Seeing the Forest AND the Trees: Drone Self-Navigation at Speed in Complex Environments

Quadrotor navigates through a forest. All images courtesy University of Zurich.

Harnessing onboard sensing and computing capabilities to autonomously maneuver at high speed in obstacle-laden environments constitutes the next major hurdle or unmanned systems. The Robotics and Perception Group at the University of Zurich, collaborating with Intel in Germany and the U.S., has published a paper in Science Robotics magazine describing a simulation methodology that enabled an autonomous drone to maneuver aggressively through complex environments at up to 40 kph (25 mph).

The paper shows how they trained a small quadrotor to find its own way through obstacle courses by flight simulation. They directly map noisy sensory observations to collision-free trajectories in a receding-horizon fashion. This  reduces processing latency and increases robustness to noisy and incomplete perception. A convolutional network trained exclusively in simulation performs the sensorimotor mapping.

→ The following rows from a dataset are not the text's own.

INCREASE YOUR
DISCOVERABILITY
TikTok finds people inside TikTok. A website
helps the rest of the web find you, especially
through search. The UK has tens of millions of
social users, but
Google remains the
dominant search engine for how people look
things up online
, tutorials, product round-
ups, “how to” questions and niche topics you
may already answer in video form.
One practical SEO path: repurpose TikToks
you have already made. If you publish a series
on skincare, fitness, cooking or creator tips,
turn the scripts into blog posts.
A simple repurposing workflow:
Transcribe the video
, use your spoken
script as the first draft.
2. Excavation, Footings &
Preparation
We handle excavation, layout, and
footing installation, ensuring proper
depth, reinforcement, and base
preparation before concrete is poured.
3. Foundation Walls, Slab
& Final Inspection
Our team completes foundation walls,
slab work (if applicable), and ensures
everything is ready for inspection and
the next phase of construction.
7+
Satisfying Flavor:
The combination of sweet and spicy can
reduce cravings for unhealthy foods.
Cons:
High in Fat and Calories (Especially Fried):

Experimental platform. The main computational unit is an NVIDIA Jetson TX2, whose GPU is used for neural
network inference and CPU for the control stack. Sensing is performed by an Intel Realsense T265 for state estimation and an Intel Realsense
D435 for depth estimation.

“While humans require years to train, the artificial intelligence (AI), leveraging high-performance simulators, can reach comparable navigation abilities much faster, basically overnight,”said lead author Antonio Loquercio, a post-doctoral student at UZH.

In their abstract, the authors state “We propose an end-to-end approach that can autonomously fly quadrotors through complex natural and human-made environments at high speeds, with purely onboard sensing and computation. The key principle is to directly map noisy sensory observations to collision-free trajectories in a receding-horizon fashion. This direct mapping drastically reduces processing latency and increases robustness to noisy and incomplete perception. The sensorimotor mapping is performed by a convolutional network that is trained exclusively in simulation via privileged learning: imitating an expert with access to privileged information. By simulating realistic sensor noise, our approach achieves zero-shot transfer from simulation to challenging real-world environments that were never experienced during training: dense forests, snow-covered terrain, derailed trains, and collapsed buildings.”

They conclude “Analyzing their performance indicates that humans have a very rich and detailed understanding of their surroundings and are capable of planning and executing plans that span far in the future (our approach plans only one second into the future). Both are capabilities that today’s autonomous systems still lack. We see our work as a stepping stone towards faster autonomous flight that is enabled by directly predicting collision-free trajectories from high-dimensional (noisy) sensory input.”